Sapirstein receives prestigious NEH fellowship

Nebraska's Philip Sapirstein is an NEH-Mellon Fellowship for Digital Publication. Photo by Craig Chandler, University Communications.
Nebraska's Philip Sapirstein is an NEH-Mellon Fellowship for Digital Publication. Photo by Craig Chandler, University Communications.

School of Art, Art History & Design Assistant Professor of Art History Philip Sapirstein is among two University of Nebraska–Lincoln faculty who earned fellowships from the National Endowment for the Humanities, one of the most prestigious honors in the discipline.

Sapirstein, along with Melissa Homestad, professor of English and program faculty of women's and gender studies, were among the eight percent of applicants to receive NEH fellowships this year.

Sapirstein received an NEH-Mellon Fellowship for Digital Publication, a program that supports individuals pursuing research projects requiring digital expression and digital publication. It is jointly funded by NEH and The Andrew W. Mellon Foundation.

The NEH’s broader mission is to promote excellence in the humanities and communicate history lessons to the general public.

As an NEH-Mellon fellow, architectural historian Sapirstein will design an interactive virtual museum of the temple of Hera at Olympia, a monument critical to understanding early Greek architecture.

The website culminates Sapirstein’s four years of fieldwork at the Hera temple, one of the best-preserved temples in Greece. The site will be the only modern, comprehensive architectural analysis of the temple, offering visitors three-dimensional models, publications, images, links and archival records.

It also is one of the first attempts to provide researchers, students and the public with easy access to 3-D data that is massive, detailed and difficult to load even on fast computers.

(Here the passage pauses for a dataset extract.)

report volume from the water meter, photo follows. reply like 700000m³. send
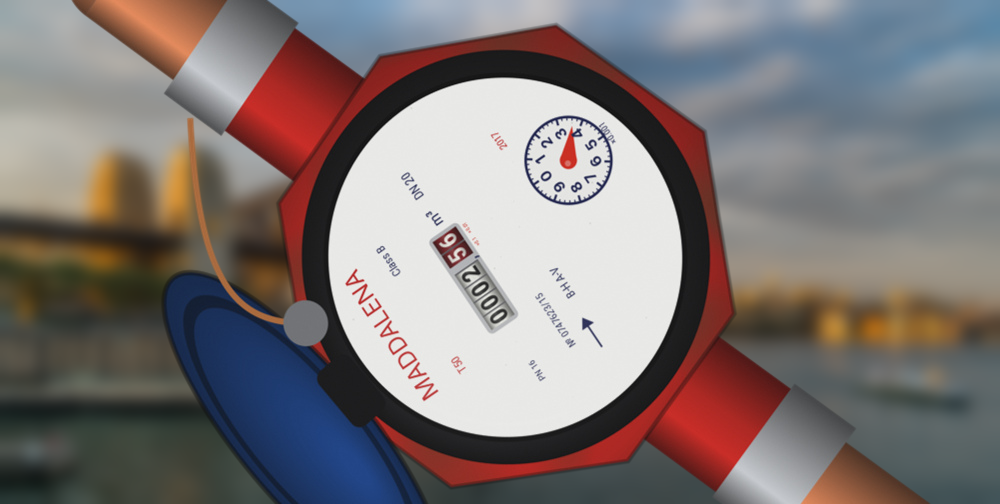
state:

“Disseminating digital data is a common challenge for researchers working with 3-D scans of cultural heritage,” Sapirstein said. “I’m developing methods that could be adopted for exploring any historical architecture, and for other uses.”

He’s developed a “2.5-dimensional” approach that circumvents the lengthy download times and limited flexibility of full-resolution data. By converting his 3-D models to two-dimensional images that reflect different layers of the monument’s depth, visitors will be able to explore the temple, starting with the exterior and moving inward.

The website will unveil Sapirstein’s latest finding that the temple at Hera was an international collaboration among builders from across the Greek world, which is fitting given the location’s role as the birthplace of the ancient Olympic games. He said it is difficult to present new arguments like this in a traditional publication that relies on published illustrations.

“An interactive website is much better suited for enabling visitors to challenge my ideas, study the monument flexibly and answer their own questions about the temple,” he said. “This promotes academic transparency beyond what can typically be attained in print.”

The website will be associated with the university’s Center for Digital Research in the Humanities, where Sapirstein is a faculty fellow.